▶ _WHAT THIS TASK INVOLVES_:
For this exercise, reproduce the entries below exactly, but only from the line containing "thumb cmc: (137, 166)" through the line containing "pinky tip: (94, 129)", both included.

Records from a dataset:
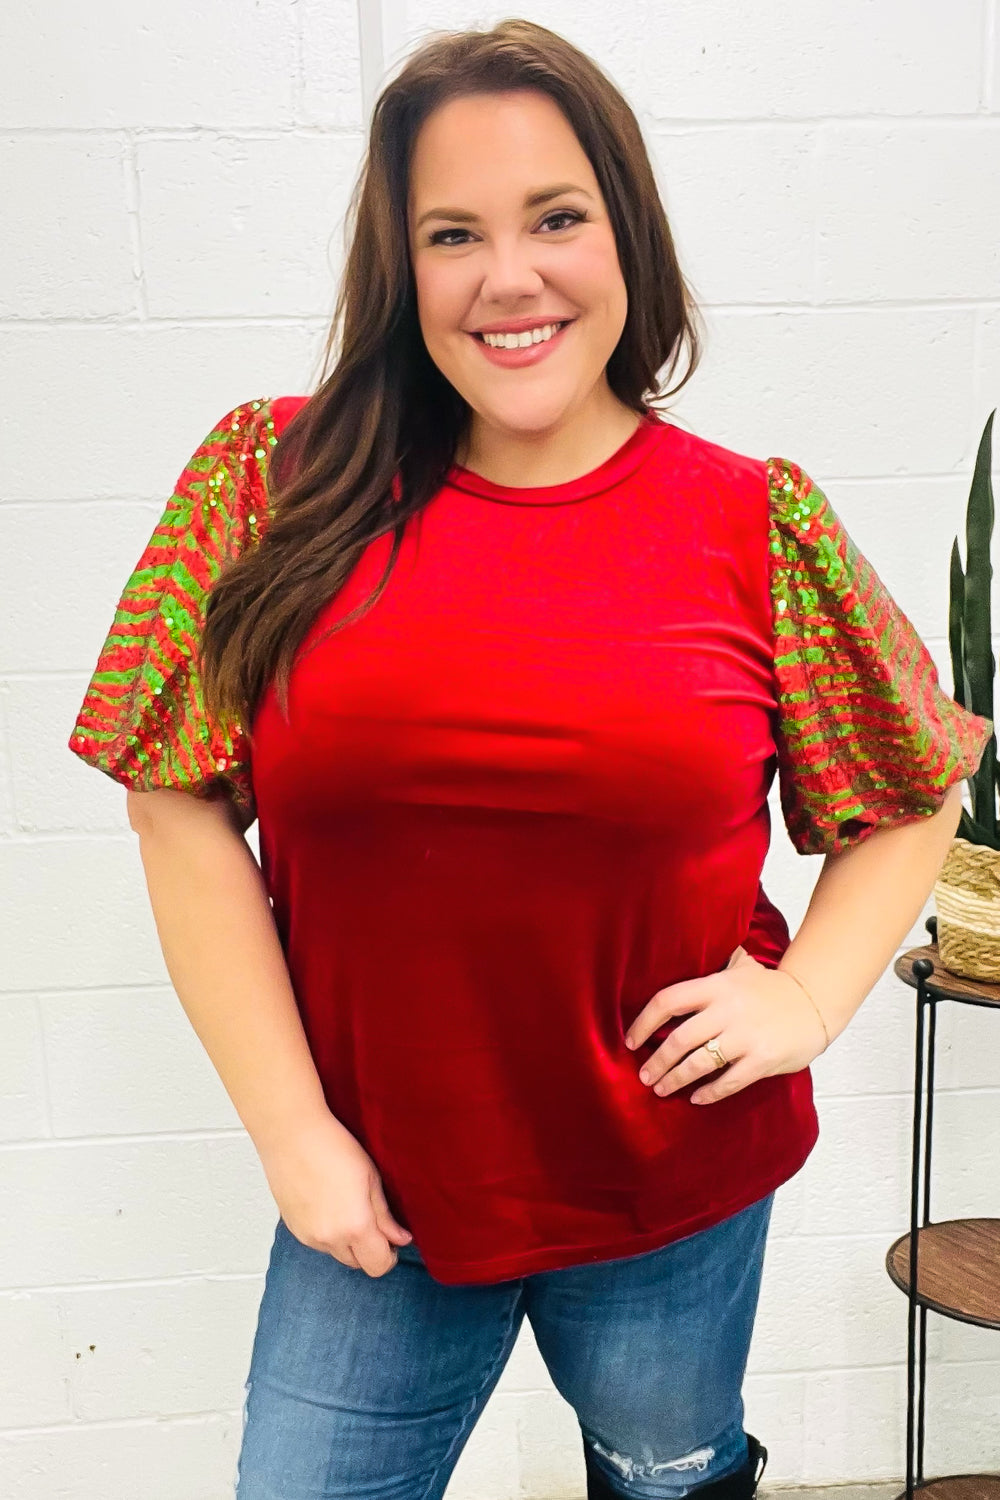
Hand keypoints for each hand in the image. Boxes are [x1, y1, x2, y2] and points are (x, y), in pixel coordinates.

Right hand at [255, 1108, 412, 1276]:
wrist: (291, 1134)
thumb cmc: (333, 1147)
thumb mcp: (371, 1178)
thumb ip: (385, 1216)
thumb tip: (400, 1239)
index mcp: (355, 1226)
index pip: (378, 1266)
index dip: (389, 1256)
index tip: (392, 1240)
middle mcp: (329, 1239)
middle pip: (357, 1264)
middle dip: (369, 1249)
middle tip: (372, 1220)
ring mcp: (308, 1236)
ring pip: (337, 1254)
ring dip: (347, 1242)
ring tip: (347, 1207)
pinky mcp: (293, 1229)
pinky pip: (318, 1244)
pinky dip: (328, 1234)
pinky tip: (328, 1205)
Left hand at [624, 946, 828, 1104]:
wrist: (814, 1002)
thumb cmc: (771, 988)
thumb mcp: (741, 968)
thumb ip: (713, 967)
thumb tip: (679, 954)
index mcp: (717, 986)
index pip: (668, 1001)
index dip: (644, 1022)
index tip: (631, 1041)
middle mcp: (727, 1010)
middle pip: (678, 1039)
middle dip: (657, 1062)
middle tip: (644, 1076)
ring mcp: (745, 1036)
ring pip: (699, 1064)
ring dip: (675, 1079)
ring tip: (661, 1089)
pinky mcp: (762, 1060)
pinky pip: (728, 1081)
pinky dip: (708, 1093)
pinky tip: (696, 1098)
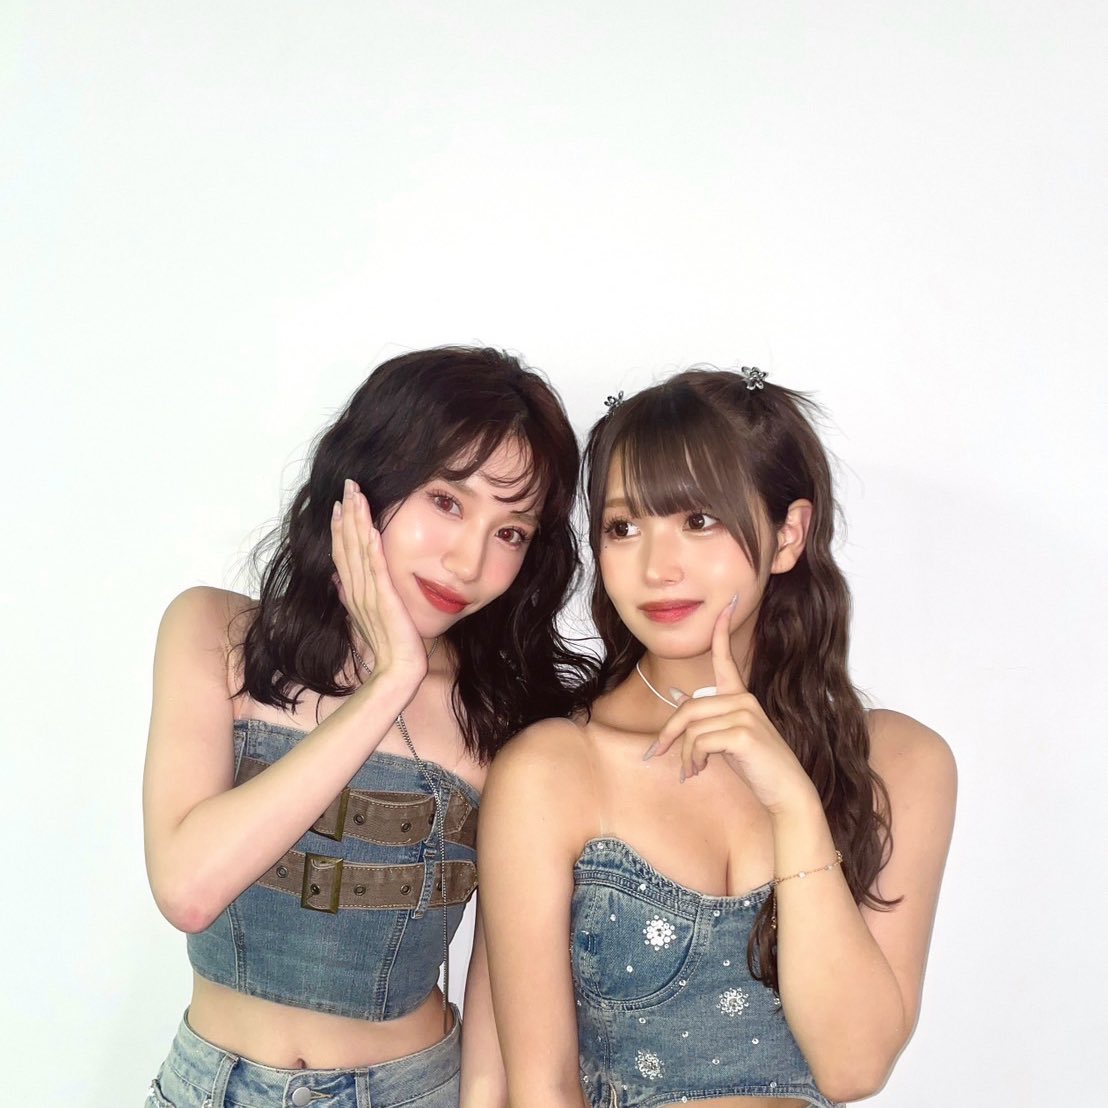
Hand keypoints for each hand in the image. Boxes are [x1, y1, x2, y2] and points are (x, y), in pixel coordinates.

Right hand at [331, 479, 427, 682]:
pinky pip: (376, 570)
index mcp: (352, 592)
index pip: (342, 552)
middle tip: (348, 485)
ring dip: (358, 522)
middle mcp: (355, 589)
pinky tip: (372, 530)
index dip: (340, 527)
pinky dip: (372, 549)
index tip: (341, 503)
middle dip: (348, 513)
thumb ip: (352, 597)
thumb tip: (340, 583)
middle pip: (347, 544)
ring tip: (357, 496)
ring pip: (359, 551)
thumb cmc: (386, 645)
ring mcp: (368, 594)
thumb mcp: (364, 617)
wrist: (396, 669)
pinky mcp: (384, 600)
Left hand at [646, 600, 817, 816]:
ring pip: (692, 727)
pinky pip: (700, 740)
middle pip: (689, 707)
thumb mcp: (726, 739)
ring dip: (684, 754)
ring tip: (691, 770)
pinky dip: (693, 759)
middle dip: (669, 733)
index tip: (725, 604)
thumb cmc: (756, 767)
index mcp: (741, 697)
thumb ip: (705, 719)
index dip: (721, 630)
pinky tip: (701, 770)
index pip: (726, 658)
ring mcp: (746, 714)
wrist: (786, 793)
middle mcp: (744, 699)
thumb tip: (675, 700)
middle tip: (659, 755)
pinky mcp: (744, 732)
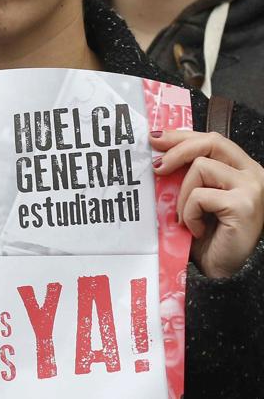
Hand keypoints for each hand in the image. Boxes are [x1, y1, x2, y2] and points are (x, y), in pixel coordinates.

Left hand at [152, 130, 263, 278]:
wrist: (221, 271)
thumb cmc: (208, 236)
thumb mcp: (195, 198)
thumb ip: (186, 176)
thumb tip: (156, 155)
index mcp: (242, 169)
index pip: (213, 140)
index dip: (182, 136)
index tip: (155, 138)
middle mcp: (253, 174)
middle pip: (211, 142)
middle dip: (177, 150)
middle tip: (156, 168)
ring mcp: (252, 188)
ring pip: (200, 167)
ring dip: (182, 194)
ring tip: (186, 218)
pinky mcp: (244, 204)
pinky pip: (200, 195)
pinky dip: (190, 212)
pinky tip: (196, 230)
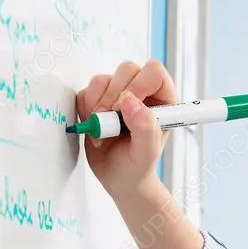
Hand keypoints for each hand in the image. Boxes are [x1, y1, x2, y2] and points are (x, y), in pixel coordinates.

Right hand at [76, 59, 177, 198]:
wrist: (118, 178)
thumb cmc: (137, 166)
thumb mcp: (147, 153)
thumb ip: (145, 128)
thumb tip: (130, 101)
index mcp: (163, 100)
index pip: (154, 71)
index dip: (139, 84)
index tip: (127, 108)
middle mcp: (141, 92)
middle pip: (126, 70)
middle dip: (113, 97)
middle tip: (111, 123)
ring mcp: (117, 95)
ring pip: (102, 80)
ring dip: (96, 106)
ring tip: (103, 132)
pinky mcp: (96, 100)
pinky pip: (84, 92)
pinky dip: (84, 110)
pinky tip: (94, 129)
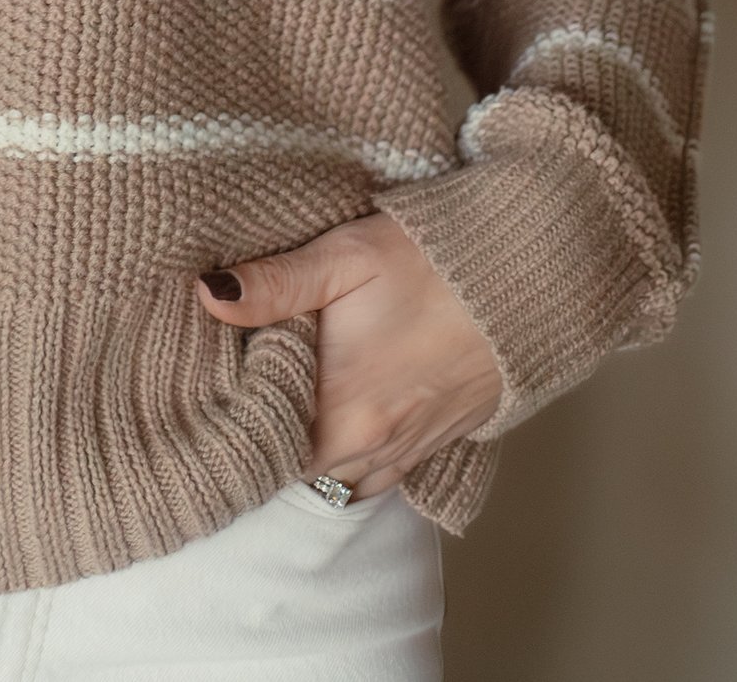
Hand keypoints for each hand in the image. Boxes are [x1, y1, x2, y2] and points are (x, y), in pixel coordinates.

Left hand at [196, 210, 501, 497]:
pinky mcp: (431, 450)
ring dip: (306, 451)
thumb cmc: (434, 260)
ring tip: (282, 403)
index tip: (210, 385)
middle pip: (292, 467)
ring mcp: (405, 455)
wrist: (529, 280)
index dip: (232, 419)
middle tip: (239, 387)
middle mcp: (371, 447)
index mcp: (342, 406)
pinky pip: (371, 480)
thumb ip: (276, 283)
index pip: (261, 443)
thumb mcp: (348, 255)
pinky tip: (335, 419)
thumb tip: (207, 297)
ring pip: (332, 479)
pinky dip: (346, 462)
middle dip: (263, 435)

▶ _TASK SOLUTION_:
thumb cmc: (137, 166)
thumb mcp: (147, 153)
thumb ip: (145, 128)
thumb tip: (130, 101)
index mcp: (163, 100)
index pip: (154, 71)
index dip: (139, 84)
index tip: (127, 108)
middle mcp: (141, 92)
middle pip: (126, 70)
middle dip: (113, 97)
middle tip: (111, 123)
ring mcp: (117, 95)
ring pip: (102, 80)
ring dip: (96, 106)
ring tip: (103, 132)
pinky mcp: (96, 100)
pinky pip: (84, 92)
pinky dip: (84, 110)
pinky tip: (94, 129)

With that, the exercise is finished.